> _EXERCISE DETAILS_:
Transcribe the records below line by line, exactly as they read.

> _SUPPLIED RECORDS_:
----------
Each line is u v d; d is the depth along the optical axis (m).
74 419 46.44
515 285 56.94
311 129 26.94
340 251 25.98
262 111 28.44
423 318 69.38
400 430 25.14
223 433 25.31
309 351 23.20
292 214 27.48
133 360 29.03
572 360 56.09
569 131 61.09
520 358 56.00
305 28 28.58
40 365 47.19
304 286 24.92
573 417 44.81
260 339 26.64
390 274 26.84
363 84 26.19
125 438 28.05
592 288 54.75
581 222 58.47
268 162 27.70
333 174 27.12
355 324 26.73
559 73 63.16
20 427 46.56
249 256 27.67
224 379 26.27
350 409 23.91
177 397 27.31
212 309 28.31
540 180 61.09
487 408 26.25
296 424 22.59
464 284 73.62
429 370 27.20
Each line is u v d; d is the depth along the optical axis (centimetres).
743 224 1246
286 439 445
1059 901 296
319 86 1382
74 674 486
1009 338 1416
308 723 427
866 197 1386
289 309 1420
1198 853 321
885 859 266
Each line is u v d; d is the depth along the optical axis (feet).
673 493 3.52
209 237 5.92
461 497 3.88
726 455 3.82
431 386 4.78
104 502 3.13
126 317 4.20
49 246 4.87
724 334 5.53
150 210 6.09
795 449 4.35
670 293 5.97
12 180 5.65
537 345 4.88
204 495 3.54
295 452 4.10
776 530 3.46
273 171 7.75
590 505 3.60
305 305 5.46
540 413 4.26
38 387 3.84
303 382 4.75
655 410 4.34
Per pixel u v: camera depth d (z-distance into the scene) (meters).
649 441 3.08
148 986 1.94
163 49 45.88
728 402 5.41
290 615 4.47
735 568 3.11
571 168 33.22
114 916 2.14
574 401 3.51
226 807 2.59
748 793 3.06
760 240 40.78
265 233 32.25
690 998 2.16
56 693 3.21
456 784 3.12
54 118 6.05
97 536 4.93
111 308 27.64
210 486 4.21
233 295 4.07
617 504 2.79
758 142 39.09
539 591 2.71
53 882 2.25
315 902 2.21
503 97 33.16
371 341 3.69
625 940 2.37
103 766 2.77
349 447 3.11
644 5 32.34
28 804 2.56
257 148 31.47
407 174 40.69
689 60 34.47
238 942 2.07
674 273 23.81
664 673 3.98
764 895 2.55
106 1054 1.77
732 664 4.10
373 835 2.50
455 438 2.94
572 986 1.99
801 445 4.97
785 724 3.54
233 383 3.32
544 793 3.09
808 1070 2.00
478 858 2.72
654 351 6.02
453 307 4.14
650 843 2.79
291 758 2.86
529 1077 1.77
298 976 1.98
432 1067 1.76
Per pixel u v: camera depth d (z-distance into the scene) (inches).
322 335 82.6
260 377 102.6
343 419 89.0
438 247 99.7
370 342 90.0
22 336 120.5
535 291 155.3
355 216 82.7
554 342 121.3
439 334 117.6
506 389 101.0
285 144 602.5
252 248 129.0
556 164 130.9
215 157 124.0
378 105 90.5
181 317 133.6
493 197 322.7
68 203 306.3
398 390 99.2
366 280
----------
> _RESPONSE AREA_:
Each line is u v d; d is the depth along the optical axis (m).
74 419 46.44
515 285 56.94
311 129 26.94
340 251 25.98
262 111 28.44
423 318 69.38
400 430 25.14
223 433 25.31
309 351 23.20
292 214 27.48
133 360 29.03
572 360 56.09
569 131 61.09
520 358 56.00
305 28 28.58
40 365 47.19
304 286 24.92
573 417 44.81
260 339 26.64
390 274 26.84
363 84 26.19
125 438 28.05
592 288 54.75
581 222 58.47
268 162 27.70
333 174 27.12
355 324 26.73
559 73 63.16
20 427 46.56
249 256 27.67
224 379 26.27
350 409 23.91
177 397 27.31
212 309 28.31
540 180 61.09
487 408 26.25
296 424 22.59
464 284 73.62
429 370 27.20
Each line is u v d; d is the depth along the optical axis (centimetres).
743 224 1246
286 439 445
1059 901 296
319 86 1382
74 674 486
1009 338 1416
308 723 427
866 197 1386
289 309 1420
1198 853 321
885 859 266
Each line is u v d; d is the depth along the optical axis (feet).
673 493 3.52
209 237 5.92
461 497 3.88
726 455 3.82
431 386 4.78
104 502 3.13
126 317 4.20
49 246 4.87
724 334 5.53
150 210 6.09
795 449 4.35
670 293 5.97
12 180 5.65
537 345 4.88
204 495 3.54
295 452 4.10
776 530 3.46
273 171 7.75
590 505 3.60
305 305 5.46
540 413 4.26
38 387 3.84
303 382 4.75
655 410 4.34
Per pixel u v: camera depth d (z-distance into the scene) (meters).
649 441 3.08
148 986 1.94
163 49 45.88
728 402 5.41
290 615 4.47
735 568 3.11
571 168 33.22
114 916 2.14
574 401 3.51
226 807 2.59
748 793 3.06
760 240 40.78
265 233 32.25
690 998 2.16
56 693 3.21
456 784 3.12
54 118 6.05
97 536 4.93
111 308 27.64
210 486 4.21
233 295 4.07
617 504 2.79
758 142 39.09
539 591 2.71
53 882 2.25
315 902 2.21
503 97 33.16
371 341 3.69
625 940 2.37
103 766 2.77
349 447 3.11
644 5 32.34
28 804 2.56
257 148 31.47
407 174 40.69
689 60 34.47
238 942 2.07
674 273 23.81
664 673 3.98
764 895 2.55
106 1054 1.77
732 664 4.10
373 835 2.50
455 438 2.94
572 986 1.99
801 445 4.97
785 724 3.54
233 383 3.32
544 793 3.09
808 1070 2.00
478 858 2.72
654 351 6.02
453 307 4.14
650 843 2.79
291 758 2.86
529 1077 1.77
298 976 1.98
432 1067 1.76
Per pixel u v: camera depth d (z-distance into the scene) (inches).
322 335 82.6
260 377 102.6
343 419 89.0
438 247 99.7
370 342 90.0
22 336 120.5
535 291 155.3
355 216 82.7
554 342 121.3
439 334 117.6
506 389 101.0
285 144 602.5
252 248 129.0
556 164 130.9
215 157 124.0
378 105 90.5
181 317 133.6
493 197 322.7
68 203 306.3
398 390 99.2
366 280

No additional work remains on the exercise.